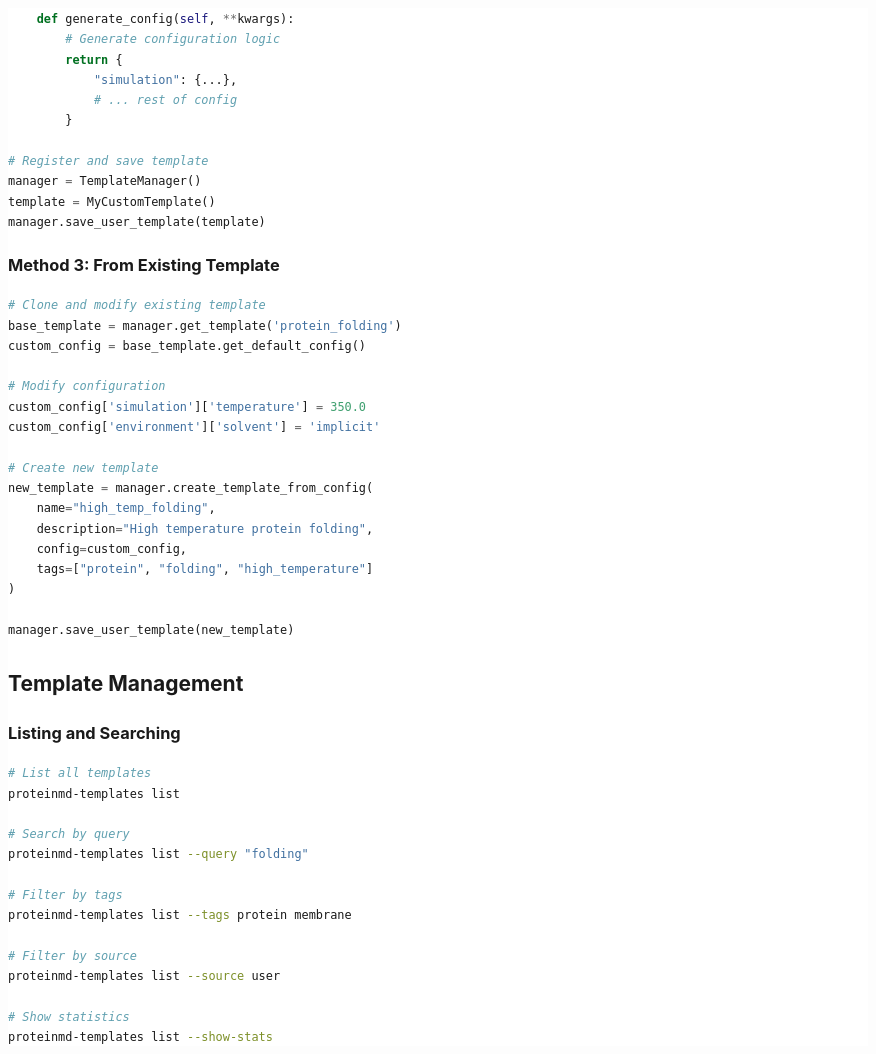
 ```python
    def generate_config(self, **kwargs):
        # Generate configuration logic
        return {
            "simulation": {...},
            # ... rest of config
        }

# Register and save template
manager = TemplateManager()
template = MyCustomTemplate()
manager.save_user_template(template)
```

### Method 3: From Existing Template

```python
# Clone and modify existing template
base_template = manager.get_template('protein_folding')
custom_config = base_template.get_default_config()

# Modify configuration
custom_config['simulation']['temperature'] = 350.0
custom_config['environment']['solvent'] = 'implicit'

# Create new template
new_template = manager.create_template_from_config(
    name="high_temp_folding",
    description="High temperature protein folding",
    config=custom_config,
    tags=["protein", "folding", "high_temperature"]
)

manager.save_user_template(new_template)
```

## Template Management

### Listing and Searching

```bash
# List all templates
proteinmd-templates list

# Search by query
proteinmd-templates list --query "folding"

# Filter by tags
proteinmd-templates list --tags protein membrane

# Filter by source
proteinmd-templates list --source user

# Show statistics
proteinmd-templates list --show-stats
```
==
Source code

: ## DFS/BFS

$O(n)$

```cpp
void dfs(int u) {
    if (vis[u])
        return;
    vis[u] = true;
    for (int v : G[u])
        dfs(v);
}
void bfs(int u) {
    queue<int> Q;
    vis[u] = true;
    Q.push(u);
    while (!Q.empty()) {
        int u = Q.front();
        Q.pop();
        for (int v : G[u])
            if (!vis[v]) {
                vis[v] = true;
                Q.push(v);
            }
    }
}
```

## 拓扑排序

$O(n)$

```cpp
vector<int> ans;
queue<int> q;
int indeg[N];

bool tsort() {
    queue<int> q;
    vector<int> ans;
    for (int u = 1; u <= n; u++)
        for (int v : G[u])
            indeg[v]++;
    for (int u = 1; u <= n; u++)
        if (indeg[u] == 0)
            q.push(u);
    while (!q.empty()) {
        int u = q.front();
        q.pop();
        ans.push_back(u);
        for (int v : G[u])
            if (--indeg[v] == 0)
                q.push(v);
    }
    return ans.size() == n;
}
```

__Task goal__. Exactly how many lines of the data above hold the word "templates"? The number is the whole answer.

__Answer section__. 6